- **TEXT UNDER STUDY**

Is that cos her shoes are cheaper.. I get into a £5 and mine are juniors lol love it.. Saves me nearly £20 when buying trainers! hehe


----------



## Laura2919

Cruising shoes have a softer sole but also usually have a rubber bit on the front so when they crawl they dont scuff them up! 

Clarks are expensive but well worth the money. Chloe and Jaycee have had their clarks for a while now and they are still pretty good condition! 

They wear them to nursery every day! Soon they are to be measured again but I know they still have plenty of room!


----------



## December.Baby

We have the same problem! Polly is a 3G (little chubba feet) and taking steps but we cant find and walking shoes! The clarks lady said we should get cruisers til she is outside walking tho


----------



## Blah11

Clarks do walking shoes from a size 3 hun :shrug:


----------



## Frankie

Next do good sizes Liam is exactly the same tiny feet


----------



## Feltzy

I have a friend who has a petite baby, she's 15 months and only just gone into 6-9 month clothing. She is having exactly the same problem as she is walking but they are struggling to get walking shoes that fit. Evie's first size was 3F and she has mega broad feet so she was ok. Could you get some that have velcro across the top so that you can adjust the width? Sorry if thats already been mentioned I haven't had time to read all the replies...


----------



## Kimboowee

I didn't even know there was such a thing as crusing shoes! I think I bought Josh cruising shoes by the sounds of it even though he walks quite a bit.

I hope you find somewhere that stocks shoes for her soon. I've been struggling with somewhere to do summery ones in Joshys size, he;s got these big red leather things atm, not ideal for summer


----------



## marley2580

Kaya has always had small feet and she was an early walker (as is Blythe) and finding shoes has always been a nightmare. Atm she is a 7D, so Clarks don't fit at all. I need to go to a specialist children's shoe shop for her. Needless to say, I'll probably need to do the same with Blythe next month.


----------



## Cazzyg

Have you tried a specialist children's shoe shop? We get Charlotte's shoes from a local shop which stocks a range of makes other than Clarks and Start Rite. She can't wear Start Rite either as they are too wide for her at the heel but we always find something there.


----------



## lesleyann

have you tried brantarno? (sp?)

Also Kyles in size 4 shoes and they seem almost to small now i guess he has big feet :wacko: I thought he had normal sized feet lol


----------



## FierceAngel

lol luisa is only 22lbs at 14 months and still in 6-9 clothes but she is wearing a 4.5f clarks shoe!

must be something to do with her fathers size 14 feet!


----------



## Blah11

22lbs at 14 months is a good weight hun. Amelie is 22lbs at 17 months! Shes mainly in 9-12 though.

- **Pixel coordinate listings**

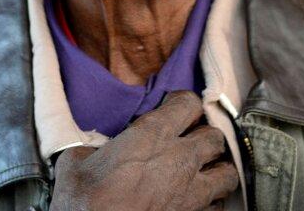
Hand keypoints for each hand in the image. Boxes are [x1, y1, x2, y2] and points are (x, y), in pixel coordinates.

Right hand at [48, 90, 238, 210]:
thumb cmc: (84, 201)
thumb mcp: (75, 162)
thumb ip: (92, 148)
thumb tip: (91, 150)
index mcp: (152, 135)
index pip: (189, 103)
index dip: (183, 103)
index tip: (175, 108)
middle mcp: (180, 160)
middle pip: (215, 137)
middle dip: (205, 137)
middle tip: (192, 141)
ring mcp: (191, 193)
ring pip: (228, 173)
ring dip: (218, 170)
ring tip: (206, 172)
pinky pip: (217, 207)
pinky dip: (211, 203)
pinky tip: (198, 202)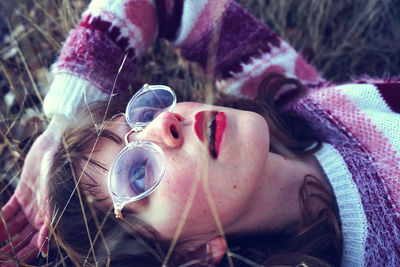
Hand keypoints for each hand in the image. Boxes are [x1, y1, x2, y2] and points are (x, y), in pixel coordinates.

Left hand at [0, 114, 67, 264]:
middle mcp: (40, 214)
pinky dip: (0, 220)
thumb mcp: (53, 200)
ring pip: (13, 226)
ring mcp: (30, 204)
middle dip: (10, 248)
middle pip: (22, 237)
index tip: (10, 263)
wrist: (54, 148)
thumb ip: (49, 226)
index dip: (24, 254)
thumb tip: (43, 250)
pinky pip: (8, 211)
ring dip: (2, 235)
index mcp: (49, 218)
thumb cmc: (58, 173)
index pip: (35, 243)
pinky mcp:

==

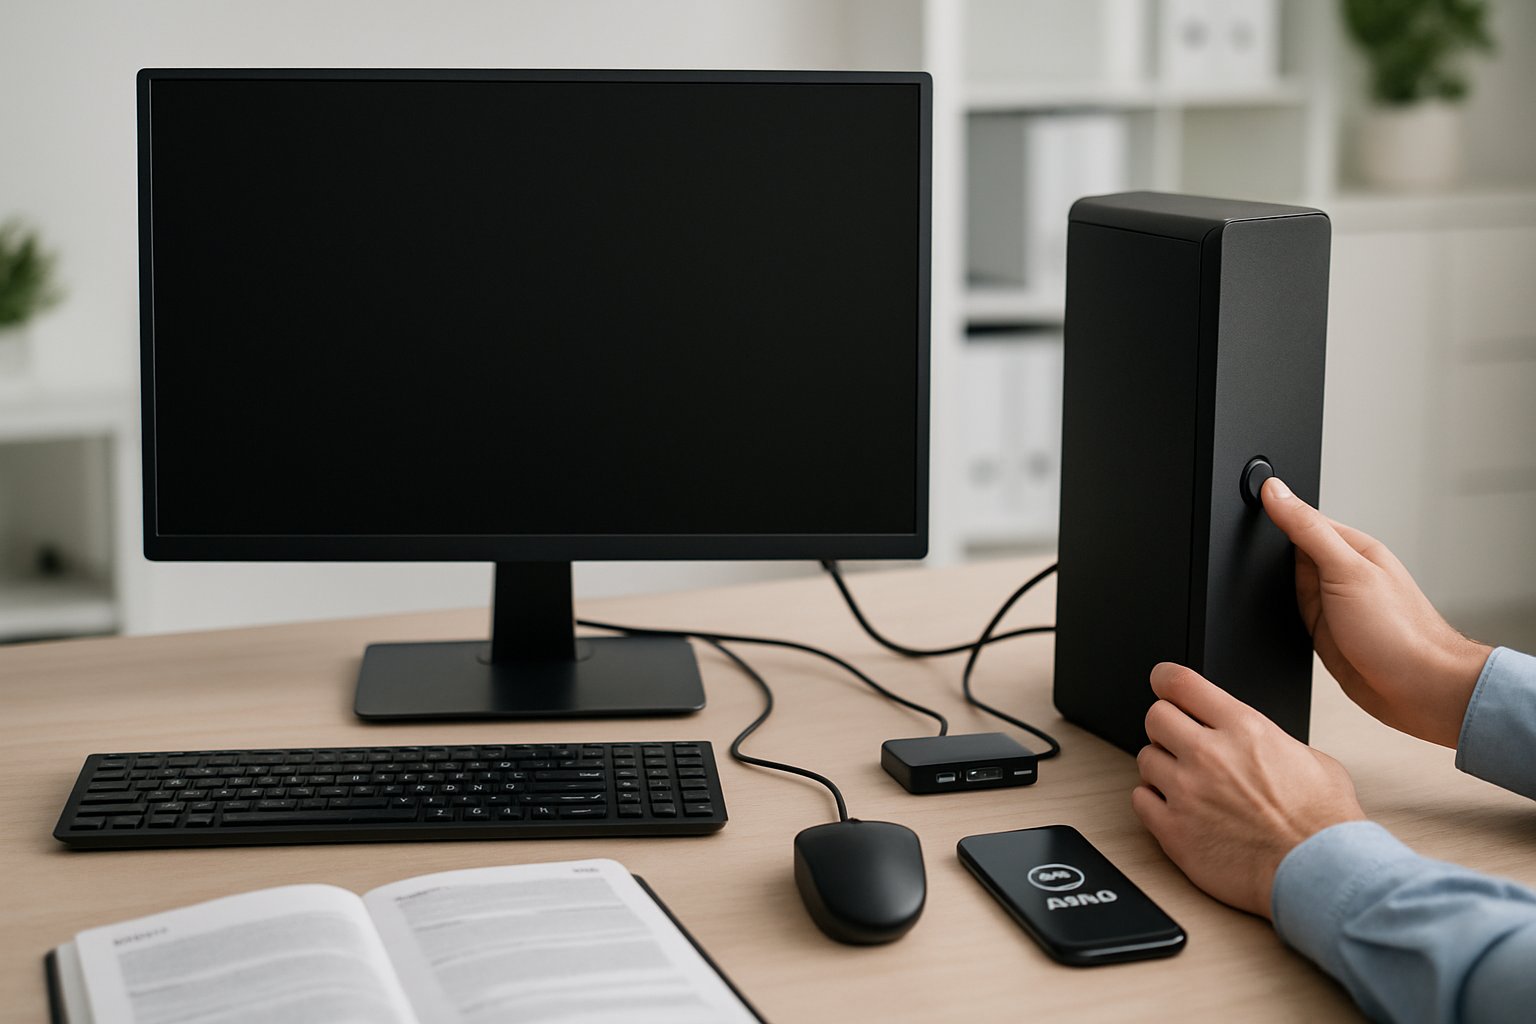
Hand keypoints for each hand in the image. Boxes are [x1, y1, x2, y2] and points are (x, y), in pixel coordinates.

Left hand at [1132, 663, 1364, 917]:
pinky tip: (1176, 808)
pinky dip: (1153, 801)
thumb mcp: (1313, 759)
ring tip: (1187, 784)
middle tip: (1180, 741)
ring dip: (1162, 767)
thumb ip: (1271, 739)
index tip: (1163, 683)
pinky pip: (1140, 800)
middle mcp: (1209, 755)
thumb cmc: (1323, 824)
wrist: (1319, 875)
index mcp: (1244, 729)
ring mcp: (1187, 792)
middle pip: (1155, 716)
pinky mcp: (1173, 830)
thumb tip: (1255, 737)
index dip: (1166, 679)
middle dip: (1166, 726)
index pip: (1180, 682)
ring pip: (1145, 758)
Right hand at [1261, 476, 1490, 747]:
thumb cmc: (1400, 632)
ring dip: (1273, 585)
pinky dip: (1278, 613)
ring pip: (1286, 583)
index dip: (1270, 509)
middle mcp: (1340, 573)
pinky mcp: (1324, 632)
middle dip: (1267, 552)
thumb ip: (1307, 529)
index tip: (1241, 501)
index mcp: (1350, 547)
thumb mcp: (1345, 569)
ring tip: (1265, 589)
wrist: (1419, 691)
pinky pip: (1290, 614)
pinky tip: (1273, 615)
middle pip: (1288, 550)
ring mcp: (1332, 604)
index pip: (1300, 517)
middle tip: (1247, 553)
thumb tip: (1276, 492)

- **REQUIRED TASKS**
1. In the baby shoe thread, can you give the passage from "Cruising shoes have" up to and including "plenty of room!" again with "nursery" swapped for "daycare"?
2. In the baby shoe thread, what shoe size is Kaya at the moment?
3. How would the baby shoe thread go on from where it stops? Continue it.

- **ANSWERS TO THE TASKS**
1.
Cruising shoes have a softer sole but also usually have a rubber bit on the front so when they crawl they dont scuff them up! 

Clarks are expensive but well worth the money. Chloe and Jaycee have had their clarks for a while now and they are still pretty good condition! 

They wear them to daycare every day! Soon they are to be measured again but I know they still have plenty of room!

2. Kaya is currently a 7D.

3.
I found a specialist childrens shoe shop and phoned up and they said they stock european kid shoes that are a bit smaller and narrower :D


----------



## lesleyann

Kyle is 22lbs10.. Size 4 shoes and just between 9-12month clothes and 1year- 1 1/2 middle size lol


----------



## nikkip19

we have the opposite problem luca is 11 mths and wears a size 7 shoe! all the shoes he fits in are "big boy shoes" . i found great ones at a place called STRIDERITE. they have little walking shoes as well. they have a internet store:thumbup:


----------



## NIfirsttimer

nikkip19 said:


> we have the opposite problem luca is 11 mths and wears a size 7 shoe! all the shoes he fits in are "big boy shoes" . i found great ones at a place called STRIDERITE. they have little walking shoes as well. they have a internet store:thumbup:

same here! Ruby is in crawlers, but is a size 5.5G, at not quite 11 months yet, so its a nightmare trying to get shoes for her that arent big clumpy walkers!!


----------



## Faerie

I just googled size conversions and Sofia is a British size 1. We have issues enough finding shoes over here for her, there are hardly any in her size. Found her some cruisers yesterday though, first pair that don't fall of her feet (very narrow).

Can't find any walkers in her size but hopefully she'll have grown by the time she walks - she doesn't yet.

Sounds like it's a good job I didn't bother hanging around in Clark's the last time I was home though, didn't know they didn't go small sizes, we waited 15 mins to speak to someone and then I gave up.


----------



## Blah11

size 1? thats newborn size i think ;o I know size 2 is the average size of a 6m old.


----------



## Faerie

Blah11 said:


> size 1? thats newborn size i think ;o I know size 2 is the average size of a 6m old.

Poor little midget feet!!

She's a 16.5 in European sizes.


----------



## Deb_baby

i hope you find a solution soon. ( i havent had this problem as at 12 months Megan was in 5F shoes, 3 months on shes a 5.5F, big feeted baby eh)


----------



## mygirl

hi, has anyone looked on ebay?!!!

i bought amys shoes on there as i couldnt afford clarks brand new ( i had her measured in clarks first) but got two pairs from ebay, size 2f and 2.5f both clarks, both beautiful shoes in nearly new condition, the size 2 were cruisers but the 2.5 arnt. there are loads of people selling really nice shoes in small sizes, and the second hand are usually good condition and very cheap. as they are in them such a short time i found it the ideal solution to get good shoes cheaply.

EBAY it!!


----------



## emilyjade

wow she does have small feet! my son is a 4g but nearly a 5 lol, but i havnt a clue about the shoes but thats crap!!!


----------



## Fabmumof3

Blah11 said:


> size 1? thats newborn size i think ;o I know size 2 is the average size of a 6m old.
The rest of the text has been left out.